Here is an entry from the Journal
of the Sidmouth diarist, artist and polymath Peter Orlando Hutchinson (1810-97),
pictured. It’s dated Tuesday 24 June 1884:
Tu. 24. – Went over in a 4-wheel
to “The Cottage,” Budleigh Salterton, to confer with Mr. Henry Carter, F.R.S.
about the Labyrinthodon Lavisi, discovered in the cliff of High Peak Hill 1½m.
west of Sidmouth, by Mr. Lavis, and some fragments of which, and probably of
the same individual, were afterwards procured by Mr. Carter. Also about the
Hyperodapedon, and also about my fossil stems in the Exeter Museum, which
Professor Williamson of Owen’s College, Manchester, thinks may be an Equisetum
and not a Calamite as supposed. To avoid Peak Hill I turned inland, via Bulverton,
Bowd, Newtonpoppleford Hill, Newtonpoppleford, Colyton Rawley, Bicton, and I
took my servant Ann Newton, and left her with her sister at Budleigh, and went
on two miles further. By this route it was 9m. instead of six. Examined some
portions of the Labyrinthodon through his microscope. The bone structure was
plain. The Hyperodapedon was discovered by Mr.
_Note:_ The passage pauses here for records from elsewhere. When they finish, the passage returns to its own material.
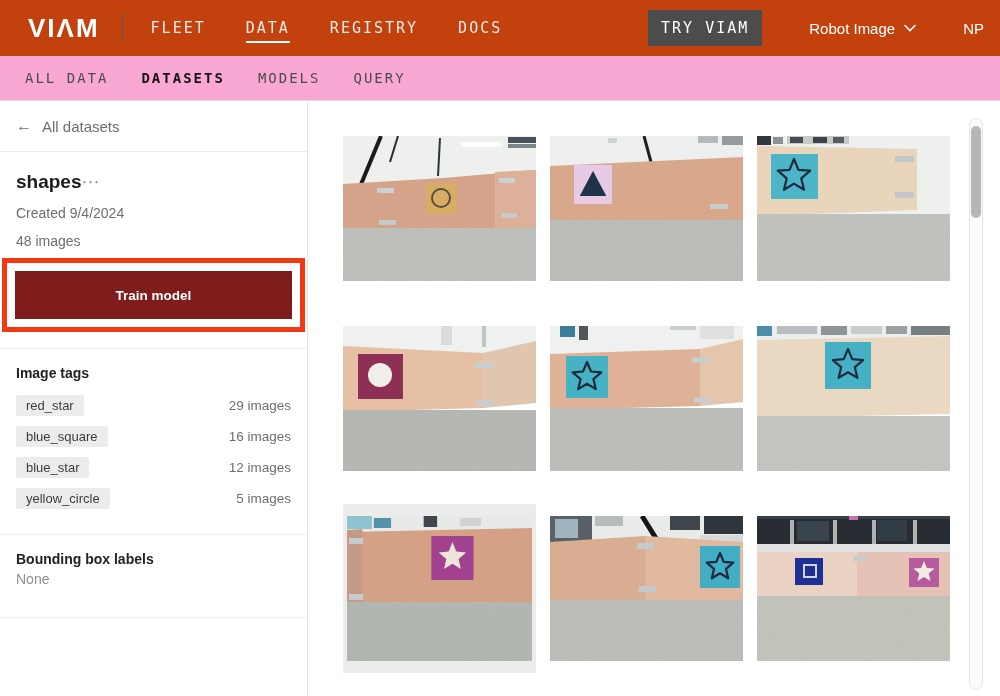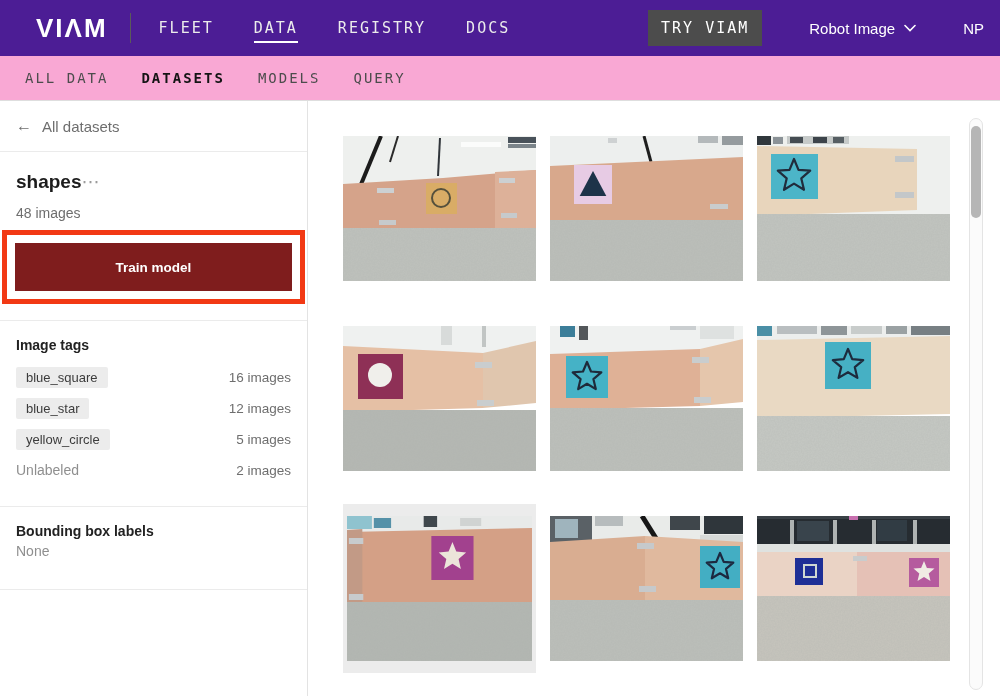--- a/index.html
+++ b/index.html
@@ -8,7 +8,7 @@
   .mono { font-family:"DejaVu Sans Mono","Liberation Mono",monospace; }
 
   
-  .topbar { height:56px; background:#4c1d95; display:flex; align-items:center; padding:0 16px 0 36px; }
+  .topbar { height:56px; background:#c2410c; display:flex; align-items:center; padding:0 16px 0 28px; }
   .logo { color:#fff; font-weight:800; font-size:26px; letter-spacing:2px; line-height:1; }
   .topbar-divider { width:1px; height:30px; background:#5a5a5a; margin:0 28px 0 22px; }
   .topnav { display:flex; gap:40px; align-items:center; }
Whitaker in the cliff by the
river Otter near its mouth, but I could not learn the exact spot without going
there. I have long wished to know the exact horizon of this below
the Labyrinthodon in High Peak, and I have been intending for some years to
take a boat some calm summer day, and explore the strata of the cliff minutely
– the sum of the accumulated dip, distortions, faults, &c, if any, with
sketchbook and colour box, from Ladram Bay to the Otter, but now I fear I shall
never be able to carry it out. Whatever is worth while doing in this life,
ought to be done immediately. He asked me for one or two more copies of my
paper, on the fossil stems, as he had given his former away. I had an early tea
with him and Mrs. Carter, and left at 6 P.M. – stopped half an hour at Budleigh
– picked up my servant – returned through Otterton and over Peak Hill – and
reached the Old Chancel by eight.
As I’ve already
mentioned elsewhere on this blog American readers may be interested in the fact
that POH as he is known was a great-grandson of Massachusetts governor Thomas
Hutchinson (1711-80), unhappily accused by the 18th century British Prime
Minister Lord North of contributing to the tensions that led to the American
War of Independence. So I suppose you could say that he helped create the USA .
Just like
another Budleigh connected character from the past if you believe the story
that I refer to in an earlier post at http://budleighbrewsterunited.blogspot.co.uk/2009/05/cape-cod-and-otter-valley-closer-than.html still readable at http://en.wikipedia.org/wiki/John_Graves_Simcoe
POH helped
to organise his great-grandfather’s papers published in 1884 by Houghton,
Mifflin, & Co., Boston ,
as The Diary and Letters of His
Excellency Thomas Hutchinson, edited by Peter Orlando Hutchinson.